The Edge goes from the East Coast to Oregon to Central America as Mac delves into Jilly's accident and disappearance. He gets help from FBI buddies Dillon Savich and Lacey Sherlock Savich, who had their own story in The Maze and are significant players here. Mac is sickened as they uncover evidence that Jilly and her husband were working on a drug whose side effects include increased sexual performance while making the user psychotic.
With very little fanfare and less word count for the resolution, Coulter also introduces the murder of an old man, the drug cartel, a powerful but evil Edgerton family, their sociopath son and their daughter, a nymphomaniac who propositions Mac in front of people.

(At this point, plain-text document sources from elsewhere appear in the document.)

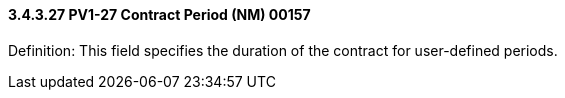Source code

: ==== *3.4.3.27* PV1-27 Contract Period (NM) 00157

Definition: This field specifies the duration of the contract for user-defined periods.

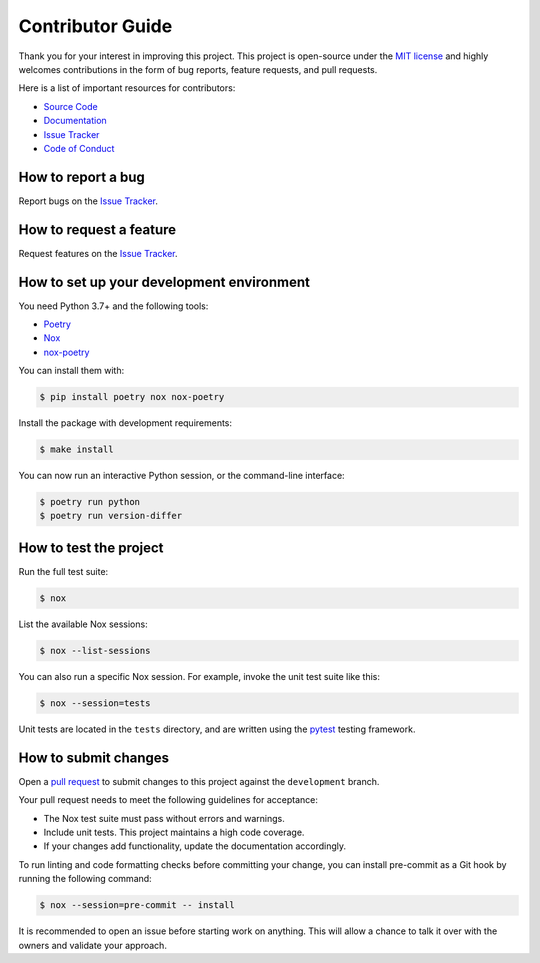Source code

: Contributor Guide
=================

Thank you for your interest in improving this project.
This project is open-source under the `MIT license`_ and
highly welcomes contributions in the form of bug reports, feature requests, and pull requests.

Here is a list of important resources for contributors:

- `Source Code`_
- `Documentation`_
- `Issue Tracker`_
- `Code of Conduct`_

.. _MIT license: https://opensource.org/licenses/MIT
.. _Source Code: https://github.com/nasifimtiazohi/version-differ
.. _Documentation: https://version-differ.readthedocs.io/
.. _Issue Tracker: https://github.com/nasifimtiazohi/version-differ/issues

How to report a bug
-------------------

Report bugs on the `Issue Tracker`_.


How to request a feature
------------------------

Request features on the `Issue Tracker`_.


How to set up your development environment
------------------------------------------

You need Python 3.7+ and the following tools:

- Poetry_
- Nox_
- nox-poetry_

You can install them with:

.. code:: console

    $ pip install poetry nox nox-poetry

Install the package with development requirements:

.. code:: console

   $ make install

You can now run an interactive Python session,
or the command-line interface:

.. code:: console

   $ poetry run python
   $ poetry run version-differ

.. _Poetry: https://python-poetry.org/
.. _Nox: https://nox.thea.codes/
.. _nox-poetry: https://nox-poetry.readthedocs.io/


How to test the project
-----------------------

Run the full test suite:

.. code:: console

   $ nox

List the available Nox sessions:

.. code:: console

   $ nox --list-sessions

You can also run a specific Nox session.
For example, invoke the unit test suite like this:

.. code:: console

   $ nox --session=tests

Unit tests are located in the ``tests`` directory,
and are written using the pytest_ testing framework.

.. _pytest: https://pytest.readthedocs.io/


How to submit changes
---------------------

Open a `pull request`_ to submit changes to this project against the ``development`` branch.

Your pull request needs to meet the following guidelines for acceptance:

- The Nox test suite must pass without errors and warnings.
- Include unit tests. This project maintains a high code coverage.
- If your changes add functionality, update the documentation accordingly.

To run linting and code formatting checks before committing your change, you can install pre-commit as a Git hook by running the following command:

.. code:: console

   $ nox --session=pre-commit -- install

It is recommended to open an issue before starting work on anything.
This will allow a chance to talk it over with the owners and validate your approach.

.. _pull request: https://github.com/nasifimtiazohi/version-differ/pulls
.. _Code of Conduct: CODE_OF_CONDUCT.rst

As with all of Coulter's books in this series, there were incongruous happenings, things which don't make sense. One of the things which bothered me is that Jilly is in the hospital, yet Mac and her husband go to a party. That seemed so flaky, so fictitious feeling. In The Target, I sensed that Coulter wasn't modeling the child's character from real life. That kid was too good to be true. Here, of all things, it's a cat who loves to ride in a car. Having a cat who loves to be in a car is as rare as
cactus in Antactica.
Coulter is never able to maintain a high level of suspense. The danger that does permeate some of her other stories is absent here and leaves the story with a flat, fizzed-out feel. The story line is initially promising but the inane dialog and character inconsistencies liken it to a Shakespearian play . . . done by sixth graders. The bottom line: The Edge slowly loses its edge.